490'000 Franken bar übergeben

Bern

Sie sollen eine Berner Pensionskasse um Millionen betrogen haben. Am Berner Obergericht hat der zweitinstanzliche Prozess gegen den Ex-Geschäftsführer der Kasse und einen Bauunternehmer begonnen.

Zwei Männer haben sich wegen mutmasslichen Betruges vor dem Berner Obergericht zu verantworten.

Zwei Männer haben sich wegen mutmasslichen Betruges vor dem Berner Obergericht zu verantworten.

(Bild: Franziska Rothenbühler)

Am Mittwoch standen sie zusammen vor dem Berner Obergericht. Der ehemalige Geschäftsführer der Personalvorsorgestiftung (PVS) der Carba-Gruppe und der mit ihm befreundete Berner Bauunternehmer. Die beiden waren im März 2017 vom kantonalen Wirtschaftsstrafgericht zu je vier Jahren Freiheitsstrafe verurteilt worden.

Die Männer hätten in den Jahren 2007 bis 2010 fünfzehn Immobiliengeschäfte gemäss einem gemeinsamen Plan abgewickelt: Der Bauunternehmer habe dem mit ihm befreundeten Ex-Geschäftsführer jeweils vorgeschlagen, ein bestimmtes Gebäude zu kaufen. Letzterer soll in der Folge das Geschäft im Anlageausschuss der Pensionskasse durchgebracht haben, weil er während vieler Jahre tadellos gearbeitet hatte und viel Vertrauen genoss. Dass er mit dem Bauunternehmer befreundet war, verschwieg der Mann.

Hohe Deliktsumme

Der Bauunternehmer soll für seine Hausverkäufe einen überzogenen Preis erhalten haben. Für seine Dienste habe er dem Ex-Geschäftsführer eine Vermittlungsprovision von 3,1 Millionen Franken gegeben. Das erstinstanzliche Gericht ging 2017 von einer Deliktsumme von 5,6 Millionen Franken aus.

Wie schon vor der ersten Instanz forderten die Verteidiger der beiden Beschuldigten einen Freispruch. Die Anwälte Philipp Kunz und Valentin Landmann sagten am Mittwoch vor dem Obergericht, es gebe gar keinen Betrug und keinen Schaden.

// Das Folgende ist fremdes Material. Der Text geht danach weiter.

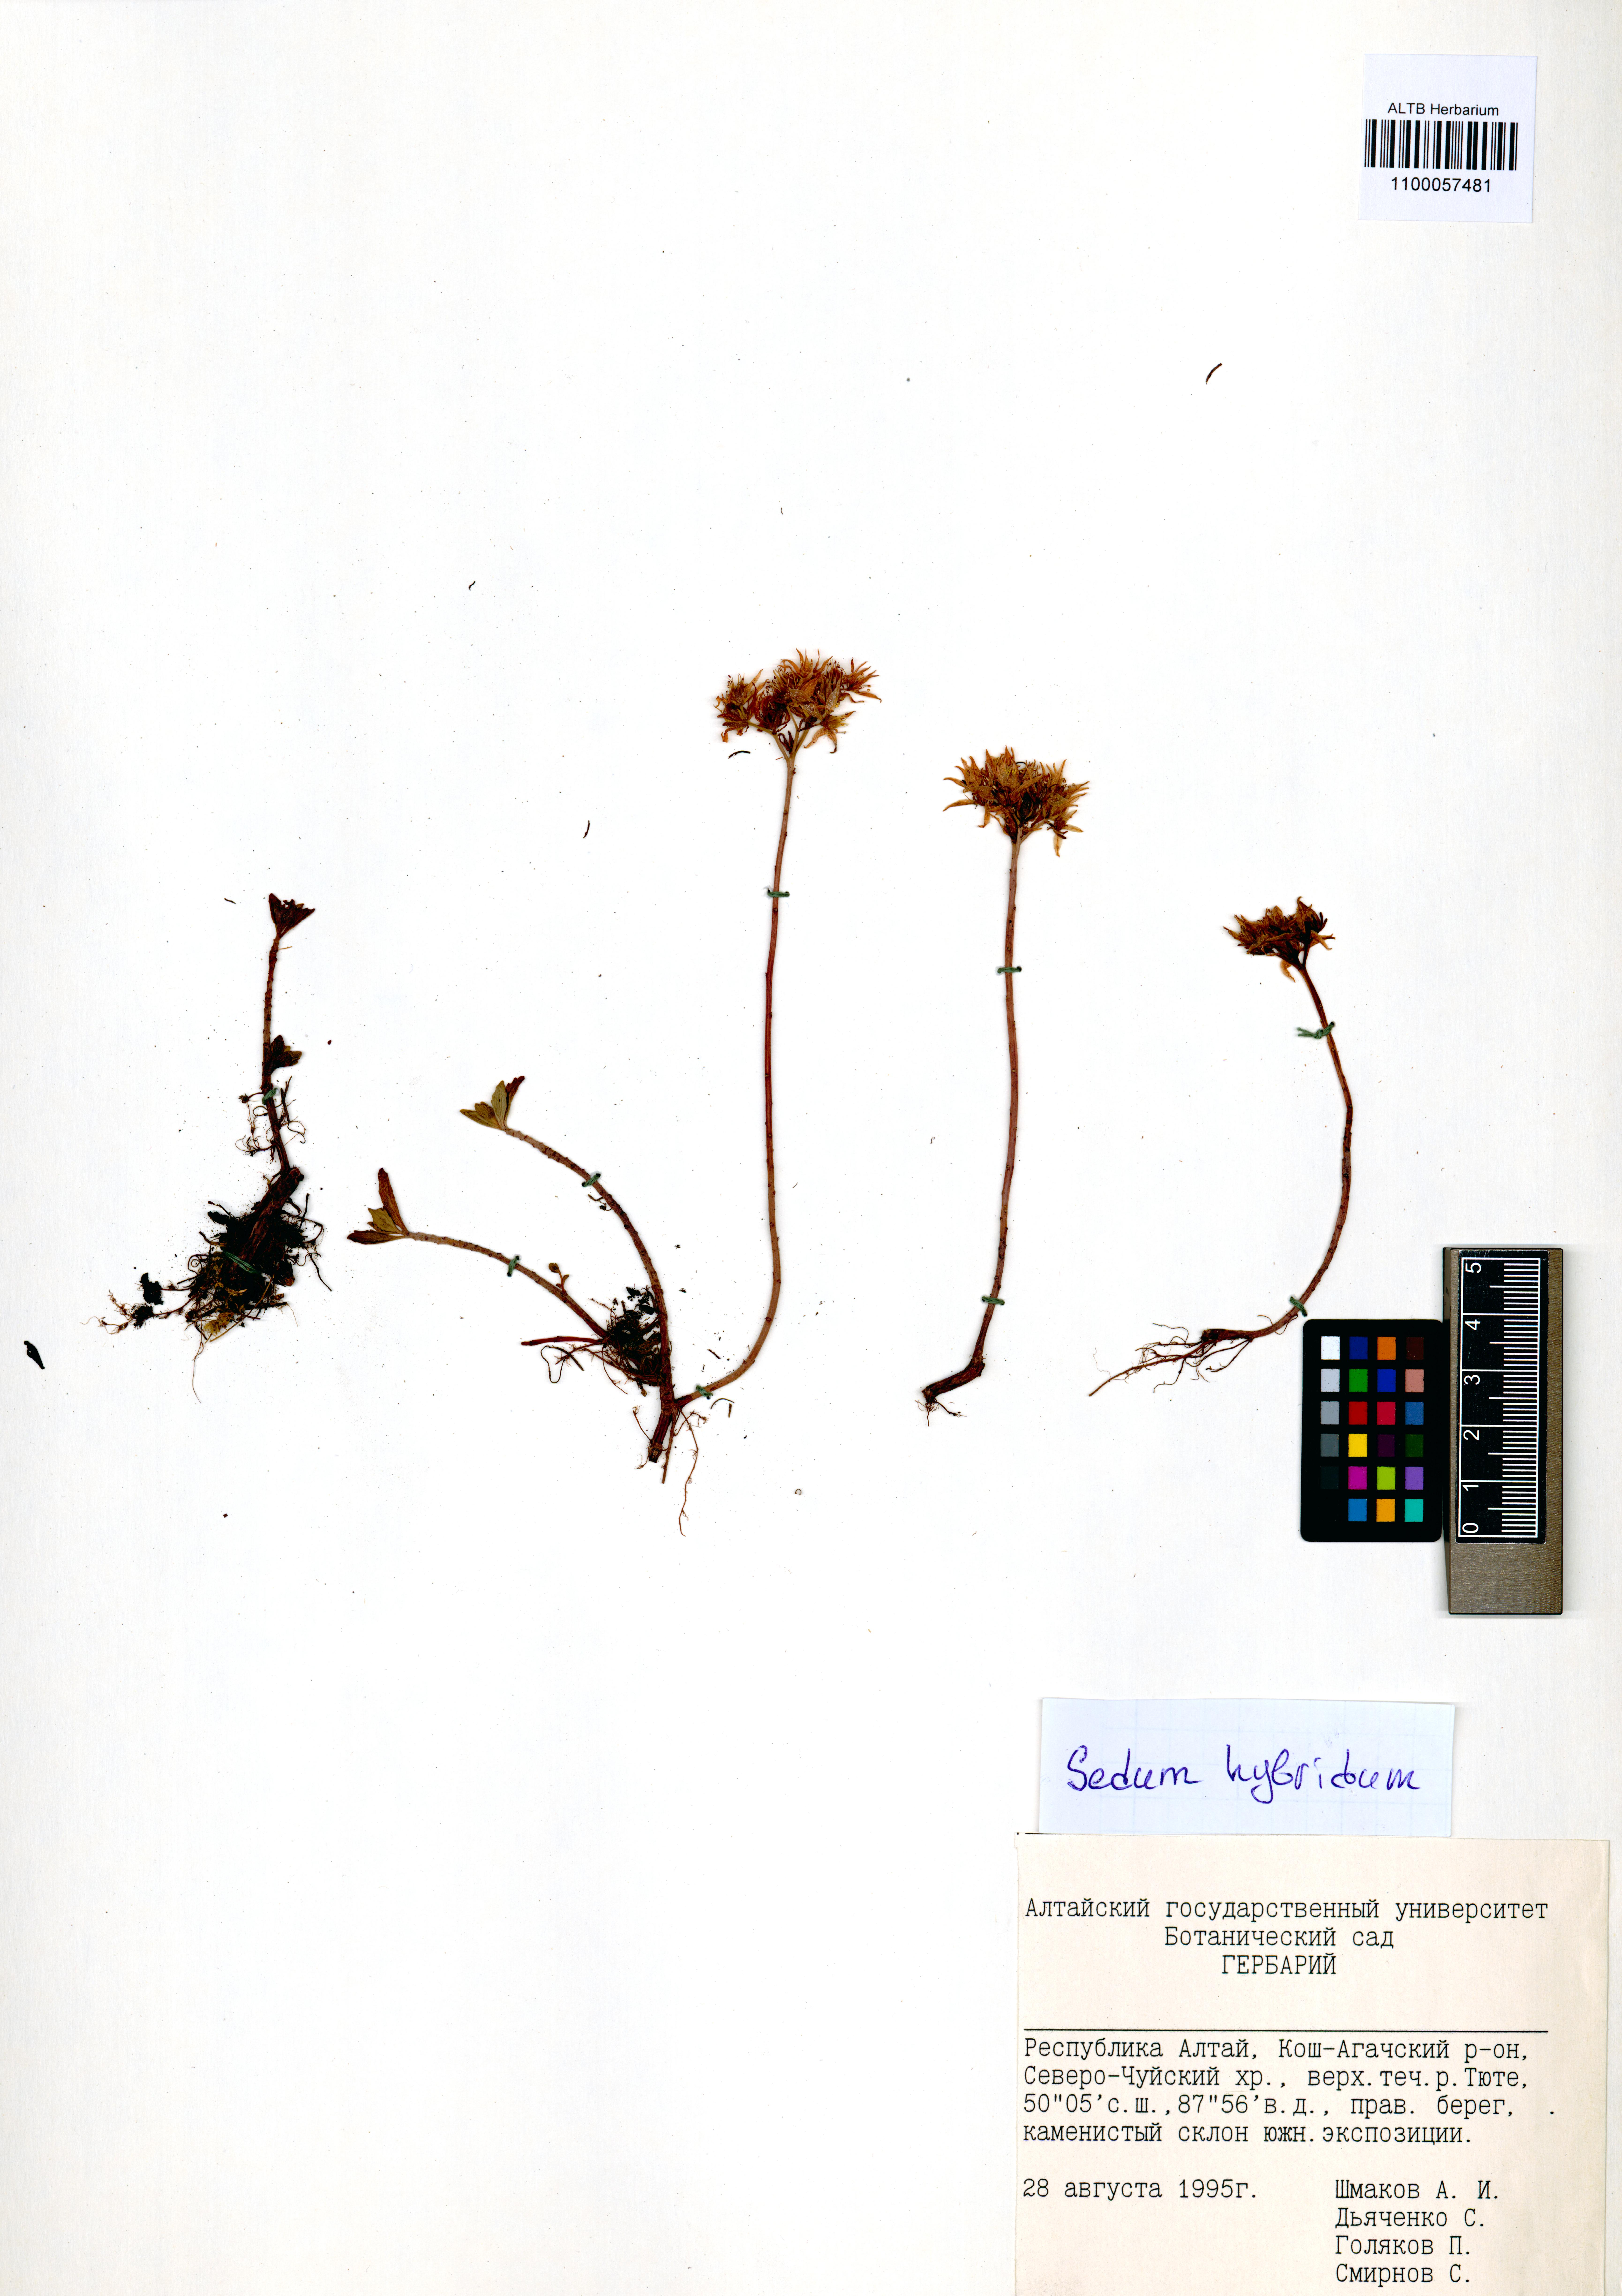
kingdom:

Das für einen Betrug ausschlaggebende Informationsgefälle zwischen Betrügern und Betrogenen habe gefehlt.

In der Buchhaltung getrickst

Die Grundlagen für die Kaufentscheide seien allen Mitgliedern des Anlageausschusses der Pensionskasse zur Verfügung gestanden, betonte Landmann. Deshalb könne keine Täuschung vorliegen. Das erstinstanzliche Gericht sei auch von falschen Grundannahmen ausgegangen, etwa bei den nachträglich erstellten Verkehrswerten der Liegenschaften.

Die Beschuldigten sagten, bei den 3,1 Millionen Franken habe es sich um ein Darlehen gehandelt. Der Ex-Geschäftsführer habe ein Mehrfamilienhaus kaufen wollen. Unbestrittenermassen besteht zu diesem Darlehen kein Vertrag, und das Geld wurde bar übergeben, in Tranchen von bis zu 490'000 Franken. Zudem erschienen in der Buchhaltung der Baufirma die Tranchen zuerst als Vermittlungsprovisionen. Zum Darlehen wurden sie erst, als die Steuerverwaltung eine Prüfung ankündigte.

Am plädiert der Staatsanwalt, das Urteil soll am 7. November erfolgen.